Abstract

With rapid advances in digitization, many critical processes in transportation, industries, and our daily life rely on sensor measurements. With time, however, the measurements may get gradually biased and their precision deteriorates, leading to an enhanced risk of major disruptions caused by false sensor measurements. All single sensor measurements are uncertain and deviate from the true value. To detect malfunctioning sensors early on, a set of recent measurements of each sensor has to be constantly cross-checked against the measurements of a given number of other sensors, i.e., sensors should form a diagnosable network.In this article, we examine the intelligent positioning of safety-relevant sensors at railways such that the installed sensors can constantly cross-check each other and the number of the required sensors is minimized.
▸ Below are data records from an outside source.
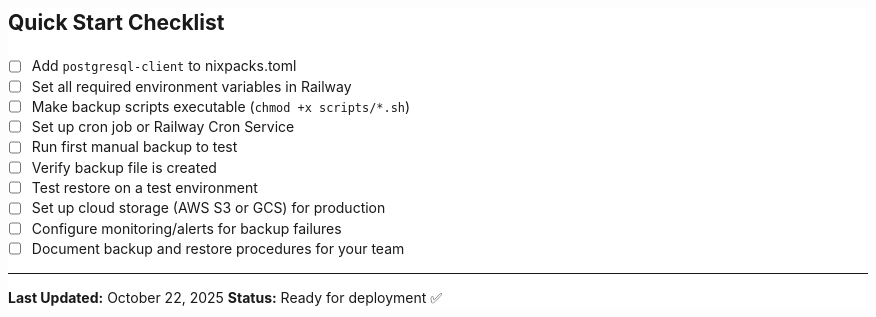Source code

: 
## Quick Start Checklist

- [ ] Add `postgresql-client` to nixpacks.toml
- [ ] Set all required environment variables in Railway
- [ ] Make backup scripts executable (`chmod +x scripts/*.sh`)
- [ ] Set up cron job or Railway Cron Service
- [ ] Run first manual backup to test
- [ ] Verify backup file is created
- [ ] Test restore on a test environment
- [ ] Set up cloud storage (AWS S3 or GCS) for production
- [ ] Configure monitoring/alerts for backup failures
- [ ] Document backup and restore procedures for your team

---

**Last Updated:** October 22, 2025
**Status:** Ready for deployment ✅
The arising sensor positioning problem (SPP) belongs to the family of the coordinated set covering problems with two binary matrices: the choice of columns in one matrix implies the selection of specific columns and rows in the other matrix. We formulate an integer program, provide some formal analysis of the SPP and design a customized large neighborhood search metaheuristic RuM, which finds close-to-optimality solutions fast. In our computational experiments, we show that if we ignore the diagnosability requirement, the installed sensors cannot sufficiently cross-check each other in most cases. However, it costs only a few (or even no) additional sensors to ensure the diagnosability of the sensor network.